MDPax
MDPax is designed for researchers and practitioners who want to solve large Markov Decision Process (MDP) problems but don’t want to become experts in graphics processing unit (GPU) programming. By using JAX, we can take advantage of the massive parallel processing power of GPUs while describing new problems using a simple Python interface.
You can run MDPax on your local GPU, or try it for free using Google Colab, which provides access to GPUs in the cloud with no setup required.
Key capabilities
Solve MDPs with millions of states using value iteration or policy iteration
Automatic support for one or more identical GPUs
Flexible interface for defining your own MDP problem or solver algorithm
Asynchronous checkpointing using Orbax
Ready-to-use examples including perishable inventory problems from recent literature
Overview
MDPax is a Python package for solving large-scale MDPs, leveraging JAX’s support for vectorization, parallelization, and just-in-time (JIT) compilation on GPUs.
The package is adapted from the research code developed for Farrington et al (2025) (a preprint was released in 2023). We demonstrated that this approach is particularly well-suited for perishable inventory management problems where the state space grows exponentially with the number of products and the maximum useful life of the products. By implementing the problems in JAX and using consumer-grade GPUs (or freely available GPUs on services such as Google Colab) it is possible to compute the exact solution for realistically sized perishable inventory problems where this was recently reported to be infeasible or impractical.
Traditional value iteration implementations face two main challenges with large state spaces:
Memory requirements - the full transition matrix grows with the square of the state space size
Computational complexity - nested loops over states, actions, and possible next states become prohibitively expensive
MDPax addresses these challenges by:
Using a functional approach where users specify a deterministic transition function in terms of state, action, and random event, rather than providing the full transition matrix
Leveraging JAX’s transformations to optimize computation:
vmapto vectorize operations across states and actionspmapto parallelize across multiple GPU devices where availablejitto compile operations once and reuse them efficiently across many value iteration steps
While MDPax can run on CPU or GPU hardware, it is specifically designed for large problems (millions of states) on GPU. For small to medium-sized problems, especially when running on CPU, existing packages like pymdptoolbox may be more efficient due to JAX’s JIT compilation overhead and GPU memory transfer costs. These overheads become negligible for larger problems where the benefits of parallelization and vectorization dominate.
Installation
MDPax can be installed from PyPI using pip:
pip install mdpax
The main dependencies are:
jax
chex
numpyro
orbax
loguru
hydra-core
jaxtyping
numpy
See pyproject.toml for the complete list of dependencies and version requirements.
GPU (recommended)
MDPax is designed for GPU-accelerated computation and works best on Linux systems with NVIDIA GPUs.
For GPU support, ensure your NVIDIA drivers and CUDA toolkit are compatible with JAX. See the JAX installation guide for details.
CPU only
MDPax will automatically fall back to CPU on Linux if no GPU is detected, though performance will be significantly slower for large problems.

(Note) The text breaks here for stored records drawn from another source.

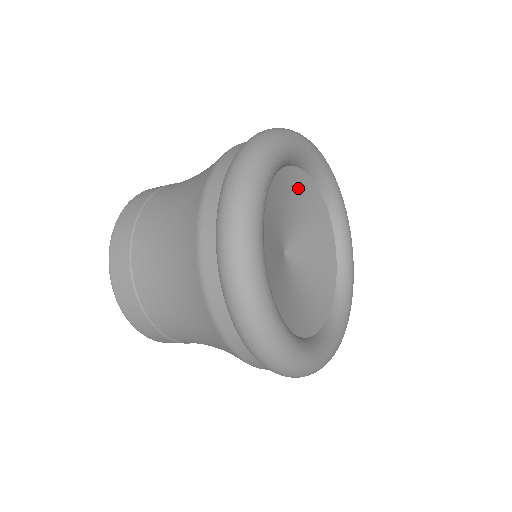
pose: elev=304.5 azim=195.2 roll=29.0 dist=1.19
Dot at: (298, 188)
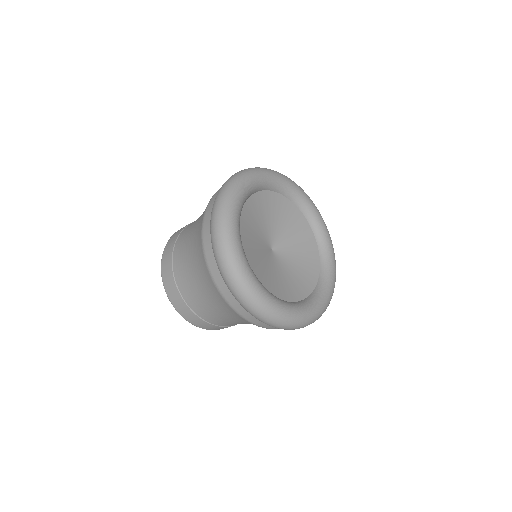
Dot at: (248, 219)
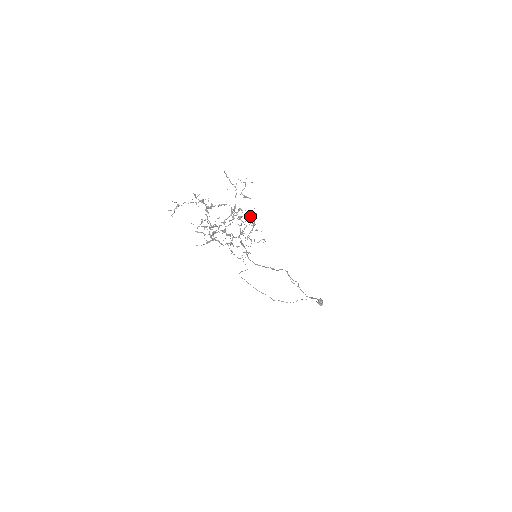
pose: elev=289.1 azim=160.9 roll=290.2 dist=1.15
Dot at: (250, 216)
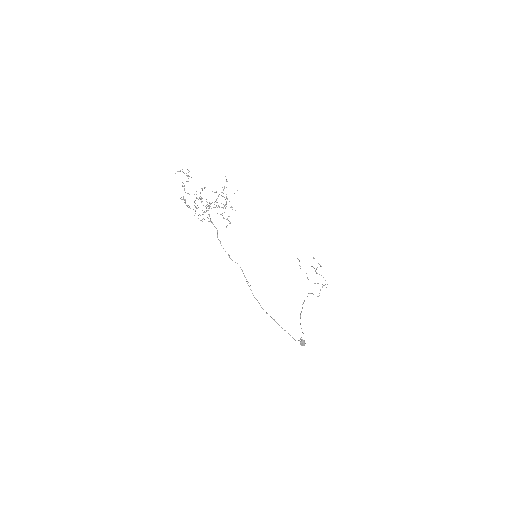
Dot at: (201, 201)
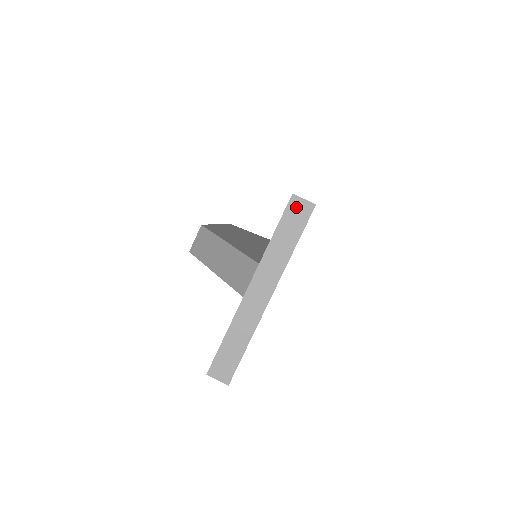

If CUDA libraries are installed but no GPU hardware is available, you may need to force CPU execution by setting:
export JAX_PLATFORMS=cpu
Windows/macOS: JAX does not currently support GPUs on Windows and only has experimental support for Apple GPUs on macOS. MDPax therefore uses CPU-only versions of JAX on these platforms, giving reduced performance.
Examples
If you want to run the example notebooks, install the additional dependencies with:
pip install "mdpax[examples]"
Google Colab
You can try MDPax without any local installation using Google Colab, which provides free GPU access. See our Getting Started notebook for an interactive introduction.
To verify you’re using a GPU in Colab, click Runtime > Change runtime type and ensure “GPU” is selected as the Hardware accelerator. You can confirm GPU availability by running !nvidia-smi in a code cell.
Quick Start
The following example shows how to solve a simple forest management problem (adapted from pymdptoolbox’s example):
from mdpax.problems import Forest
from mdpax.solvers import ValueIteration
# Create forest management problem
problem = Forest()
# Create solver with discount factor gamma = 0.9,
# and convergence tolerance epsilon = 0.01
solver = ValueIteration(problem, gamma=0.9, epsilon=0.01)

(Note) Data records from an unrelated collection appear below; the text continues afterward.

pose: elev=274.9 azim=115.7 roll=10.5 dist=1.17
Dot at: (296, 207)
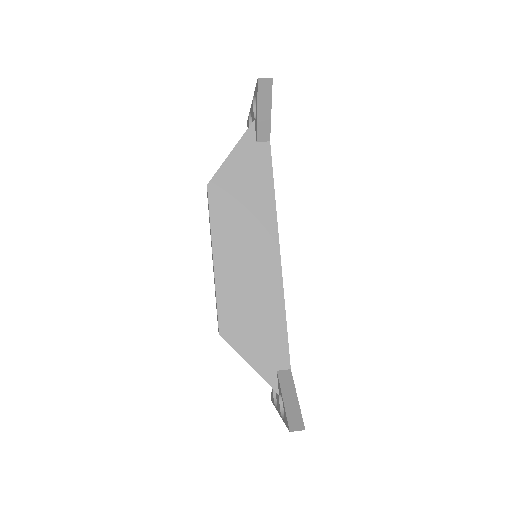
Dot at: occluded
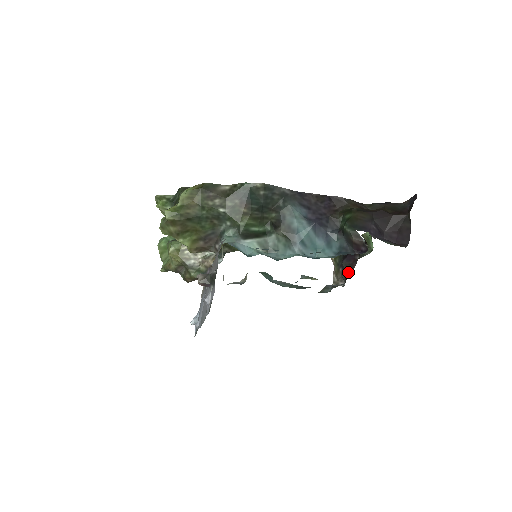
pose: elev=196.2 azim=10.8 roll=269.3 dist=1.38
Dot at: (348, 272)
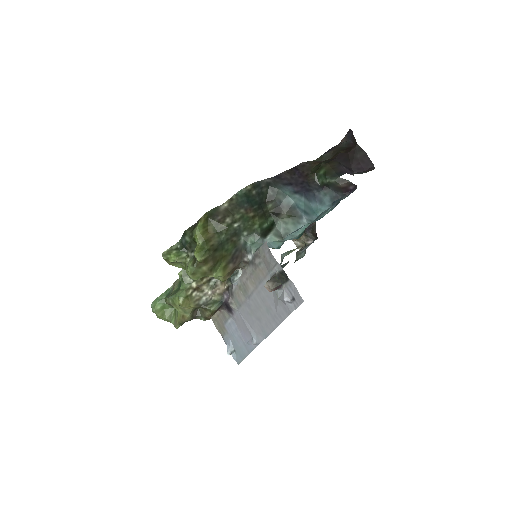
Dot at: (313, 228)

# Solve the problem (automatically uses GPU if available)
solution = solver.solve(max_iterations=500)
# Access the optimal policy and value function
print(solution.policy) # array([[0], [0], [0]]) - "wait" for all states
print(solution.values) # value for each state under optimal policy
This example demonstrates the core workflow:
Create a problem instance
Initialize a solver
Solve to get the optimal policy and value function
Citation
If you use this software in your research, please cite our paper published in the Journal of Open Source Software (JOSS). Citation details are provided in the CITATION.cff file. You can also use the “Cite this repository” option in the About section of this GitHub repository to export the details in APA or BibTeX format.
If relevant to your work, please also consider citing the paper describing the original research from which MDPax was adapted:
@article{farrington_going_2025,
title = {Going faster to see further: graphics processing unit-accelerated value iteration and simulation for perishable inventory control using {JAX}},
url = {https://doi.org/10.1007/s10479-025-06551-6},
doi = {10.1007/s10479-025-06551-6},
journal = {Annals of Operations Research},
author = {Farrington, Joseph and Wong, Wai Keong and Li, Kezhi and Utley, Martin},
month = mar,
year = {2025},
}
License
MDPax is released under the MIT License. See the LICENSE file for details.
The forest management example problem is adapted from pymdptoolbox (BSD 3-Clause License, Copyright (c) 2011-2013 Steven A. W. Cordwell and Copyright (c) 2009 INRA). Our implementation is original, using the mdpax.core.problems.Problem class.
Acknowledgments
This library is based on research code developed during Joseph Farrington’s PhD at University College London under the supervision of Ken Li, Martin Utley, and Wai Keong Wong.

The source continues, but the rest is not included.